Delcourt has some 9,500 titles, including bestsellers Les Légendaires, Lanfeust de Troy, Les Blagues de Toto, Zelda, Les P’tits Diables, Les Carnets de Cerise, and more. It’s also a prolific licensor of US comics for the Francophone market, including The Walking Dead (as huge a hit in France as in the US) and Hellboy.

They also branched out into manga as it became wildly popular in Europe, acquiring Tonkam in 2005 and Soleil in 2011. Many Delcourt titles have been published in English, including a digital deal with Comixology back in 2015.  Most recently, they partnered with DSTLRY to publish their books in France..
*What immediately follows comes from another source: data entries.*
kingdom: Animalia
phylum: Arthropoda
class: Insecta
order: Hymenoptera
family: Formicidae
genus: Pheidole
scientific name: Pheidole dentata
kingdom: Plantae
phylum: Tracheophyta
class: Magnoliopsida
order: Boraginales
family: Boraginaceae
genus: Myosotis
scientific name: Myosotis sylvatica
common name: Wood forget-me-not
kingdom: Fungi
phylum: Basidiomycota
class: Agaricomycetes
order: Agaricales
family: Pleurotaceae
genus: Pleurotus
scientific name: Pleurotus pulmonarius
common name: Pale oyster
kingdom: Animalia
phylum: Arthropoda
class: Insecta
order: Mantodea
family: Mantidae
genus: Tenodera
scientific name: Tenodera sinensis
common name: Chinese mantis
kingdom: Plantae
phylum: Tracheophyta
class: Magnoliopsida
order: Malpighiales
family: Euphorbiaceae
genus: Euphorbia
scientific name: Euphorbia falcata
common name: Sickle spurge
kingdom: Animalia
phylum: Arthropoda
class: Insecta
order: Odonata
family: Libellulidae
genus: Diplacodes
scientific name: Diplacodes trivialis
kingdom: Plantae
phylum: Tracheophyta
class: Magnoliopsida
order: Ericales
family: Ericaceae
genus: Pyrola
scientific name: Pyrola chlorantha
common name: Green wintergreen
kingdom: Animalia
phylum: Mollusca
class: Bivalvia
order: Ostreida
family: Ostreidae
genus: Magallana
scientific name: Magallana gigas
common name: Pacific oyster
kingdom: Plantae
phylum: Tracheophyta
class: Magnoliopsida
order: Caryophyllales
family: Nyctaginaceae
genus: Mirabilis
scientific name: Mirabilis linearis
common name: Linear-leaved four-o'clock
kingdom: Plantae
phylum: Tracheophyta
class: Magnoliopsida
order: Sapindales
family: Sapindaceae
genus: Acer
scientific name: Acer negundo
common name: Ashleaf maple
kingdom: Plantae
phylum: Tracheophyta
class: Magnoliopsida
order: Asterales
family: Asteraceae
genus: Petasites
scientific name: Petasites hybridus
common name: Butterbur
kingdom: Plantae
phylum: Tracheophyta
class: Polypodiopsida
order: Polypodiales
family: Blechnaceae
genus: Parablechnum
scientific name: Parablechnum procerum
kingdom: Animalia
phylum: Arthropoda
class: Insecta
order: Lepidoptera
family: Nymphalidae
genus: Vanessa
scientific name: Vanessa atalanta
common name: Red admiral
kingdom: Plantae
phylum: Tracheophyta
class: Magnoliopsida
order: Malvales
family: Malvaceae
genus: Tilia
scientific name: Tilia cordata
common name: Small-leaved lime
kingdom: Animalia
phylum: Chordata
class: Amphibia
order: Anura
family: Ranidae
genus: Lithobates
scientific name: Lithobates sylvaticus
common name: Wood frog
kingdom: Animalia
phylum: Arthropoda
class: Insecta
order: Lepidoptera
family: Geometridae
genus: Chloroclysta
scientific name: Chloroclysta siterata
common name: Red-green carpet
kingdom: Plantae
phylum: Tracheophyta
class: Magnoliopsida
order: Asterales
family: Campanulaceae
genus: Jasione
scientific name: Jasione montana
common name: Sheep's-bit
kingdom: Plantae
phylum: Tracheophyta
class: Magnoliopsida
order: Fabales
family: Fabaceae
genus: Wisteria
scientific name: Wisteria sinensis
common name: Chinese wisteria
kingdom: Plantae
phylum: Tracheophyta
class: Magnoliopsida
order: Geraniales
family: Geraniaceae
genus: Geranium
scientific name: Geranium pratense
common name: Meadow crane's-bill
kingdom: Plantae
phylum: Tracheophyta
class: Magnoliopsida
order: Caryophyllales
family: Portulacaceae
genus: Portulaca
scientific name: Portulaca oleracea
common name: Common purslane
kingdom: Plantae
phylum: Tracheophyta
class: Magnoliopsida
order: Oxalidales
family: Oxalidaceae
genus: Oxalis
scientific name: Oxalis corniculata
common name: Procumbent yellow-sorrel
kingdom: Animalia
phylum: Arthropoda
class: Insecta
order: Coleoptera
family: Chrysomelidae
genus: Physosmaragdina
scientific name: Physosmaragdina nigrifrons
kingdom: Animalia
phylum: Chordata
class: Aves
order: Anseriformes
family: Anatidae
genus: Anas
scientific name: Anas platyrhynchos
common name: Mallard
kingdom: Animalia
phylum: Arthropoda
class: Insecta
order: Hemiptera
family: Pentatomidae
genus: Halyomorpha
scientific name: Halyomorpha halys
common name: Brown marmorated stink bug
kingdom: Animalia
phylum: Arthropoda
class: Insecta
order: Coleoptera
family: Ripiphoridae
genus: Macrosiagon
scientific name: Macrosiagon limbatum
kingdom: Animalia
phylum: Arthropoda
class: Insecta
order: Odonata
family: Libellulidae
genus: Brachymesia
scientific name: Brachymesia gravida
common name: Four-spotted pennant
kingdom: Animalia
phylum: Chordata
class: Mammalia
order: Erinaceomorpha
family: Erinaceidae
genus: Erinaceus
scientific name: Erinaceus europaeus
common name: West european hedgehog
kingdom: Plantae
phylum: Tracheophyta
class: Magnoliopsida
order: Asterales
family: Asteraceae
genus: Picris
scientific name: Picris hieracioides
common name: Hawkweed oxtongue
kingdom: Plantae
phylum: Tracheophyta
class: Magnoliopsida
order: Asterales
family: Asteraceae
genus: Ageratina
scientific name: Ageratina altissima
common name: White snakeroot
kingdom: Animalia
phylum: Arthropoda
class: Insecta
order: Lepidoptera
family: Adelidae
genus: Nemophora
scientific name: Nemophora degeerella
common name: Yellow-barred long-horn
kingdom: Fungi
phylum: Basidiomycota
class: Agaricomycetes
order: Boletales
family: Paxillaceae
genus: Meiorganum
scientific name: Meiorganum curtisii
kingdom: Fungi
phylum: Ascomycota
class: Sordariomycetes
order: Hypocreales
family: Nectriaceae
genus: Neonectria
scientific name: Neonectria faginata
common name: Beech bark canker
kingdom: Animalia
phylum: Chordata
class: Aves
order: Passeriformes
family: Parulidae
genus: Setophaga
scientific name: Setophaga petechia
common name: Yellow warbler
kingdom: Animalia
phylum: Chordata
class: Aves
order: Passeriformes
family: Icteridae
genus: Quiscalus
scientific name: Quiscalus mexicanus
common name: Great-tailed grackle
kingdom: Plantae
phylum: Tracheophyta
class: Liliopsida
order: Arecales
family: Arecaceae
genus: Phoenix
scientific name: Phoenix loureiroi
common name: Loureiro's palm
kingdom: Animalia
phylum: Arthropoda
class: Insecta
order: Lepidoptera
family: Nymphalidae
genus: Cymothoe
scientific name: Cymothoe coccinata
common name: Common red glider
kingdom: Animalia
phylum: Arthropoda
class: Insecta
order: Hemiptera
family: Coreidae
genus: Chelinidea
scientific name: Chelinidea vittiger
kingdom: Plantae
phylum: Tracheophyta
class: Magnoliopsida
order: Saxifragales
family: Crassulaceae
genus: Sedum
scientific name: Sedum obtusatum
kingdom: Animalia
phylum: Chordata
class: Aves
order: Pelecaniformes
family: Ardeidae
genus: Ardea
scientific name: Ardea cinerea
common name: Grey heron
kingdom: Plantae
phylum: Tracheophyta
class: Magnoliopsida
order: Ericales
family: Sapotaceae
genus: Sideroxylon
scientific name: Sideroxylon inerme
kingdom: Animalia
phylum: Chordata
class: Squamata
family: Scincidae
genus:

While this won’t have much effect on the US comics market, this is a huge move for the French comics scene – as preliminary as it seems to be based on the ActuaLitté report. Guy Delcourt is a hugely respected figure in the French publishing industry, but as the reference to Glenat suggests, finding a successor to run the company in the family isn’t always possible. (Glénat is the #2 French comics publisher, after Mediatoon, and was similarly founded by a rugged individualist, Jacques Glénat.)

Developing.

 

1 COMMENT

  1. From what I can find out, the publisher is named Média-Participations (more of a holding company than a publisher, though), and Mediatoon is their branch for licensing and distribution.